WORK ITEM: Write the next few sentences of the passage about the Playground course and accepting reality, picking up after its final sentence.

What my Playground participants haven’t understood… thus far,
The Playground is a year long course to enable you to start dealing with reality, instead of unreality: the valley of the death…
That is the essence of the work in the Playground. Every partner call, every webinar is about distinguishing what happens in reality where there is nothing wrong…
But my students haven’t had the courage to see all of the invisible reality. Why? My newest information is: because what they would have to see is fundamentally wrong for them.
Seeing a parent’s violence, a spouse’s greed, a child’s disrespectful or inane behavior, etc. as something that shouldn’t be, something that is therefore wrong.
Say you… but it is not wrong in reality. An animal mother letting their offspring die, instead of dying themselves, carnivores picking the weak of a herbivore for dinner, snakes biting, dogs and wolves howling, elephants stomping, all that is normal in reality, not wrong.
So a parent’s violence is not wrong. It may be disturbing. It may be appalling. It may be hurtful… but not wrong.
Or you being an addict: it is not wrong, it is just not very good for you.
Choose what works
When I did my first 12-step program, I picked as “higher power” instead of a customary god I didn’t believe in, I picked “whatever works”…
I was, instinctively, on the side of reality, on the side of nature, on the side of life.
This was back in 1988… about a month after I declared that my life thereon was not going to be about me… like until that fateful declaration.
This “higher power”, choosing to look if something works or not, makes life work or not, gets me really what I want… has been my secret weapon in my growth. Still I had a hard time learning stuff about myself that neither worked nor did I like them. It has been hard, and it’s been a “trip”… from total misery to almost total joy.

AVAILABLE DATA:
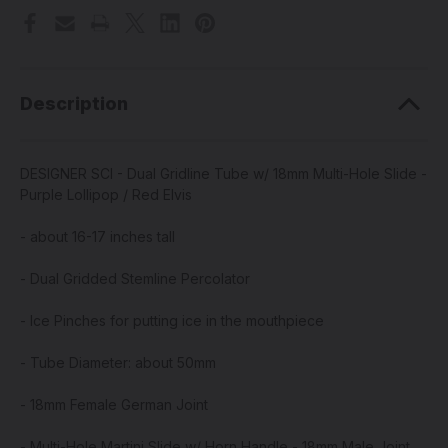
Description
DESIGNER SCI - Dual Gridline Tube w/ 18mm Multi-Hole Slide -
Purple Lollipop / Red Elvis
- about 16-17 inches tall
- Dual Gridded Stemline Percolator
- Ice Pinches for putting ice in the mouthpiece
- Tube Diameter: about 50mm
- 18mm Female German Joint
- Multi-Hole Martini Slide w/ Horn Handle - 18mm Male Joint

EXERCISE RESULT:
What you don’t want to face, is the reality about you. That is the reality you don’t want to face, you don’t want to own, because it is not who you consider yourself to be. The gap between who you are and who you fancy yourself to be, your precious “I”.
You don’t want to see the ugly. The nasty. The disgusting. The criminal. The unfair.
And the dark wolf, the ego, will do whatever it needs to do to protect itself from being seen… because all that, all those behaviors, thoughts, inclinations come from the dark wolf.
And for indulging the dark wolf’s self-serving interest, you get a bum deal… you get to pay the cost. The dark wolf gets the payoffs… and you get to pay the tab.
You pay with your self-love, your affinity to people, your loved ones in particular, your health, your money… the quality of your life.
You organize your life around the insatiable appetite of the dark wolf… and you feed it and feed it while you are starving yourself. You are starved for self-respect, for dignity, for love, for self-love.
When we remove the illusion, that you have to give up the goodies in life, all pleasure… the deal is a lot simpler: you really either feed the dark wolf, of you feed the white wolf.
You really either feed the dark wolf, of you feed the white wolf.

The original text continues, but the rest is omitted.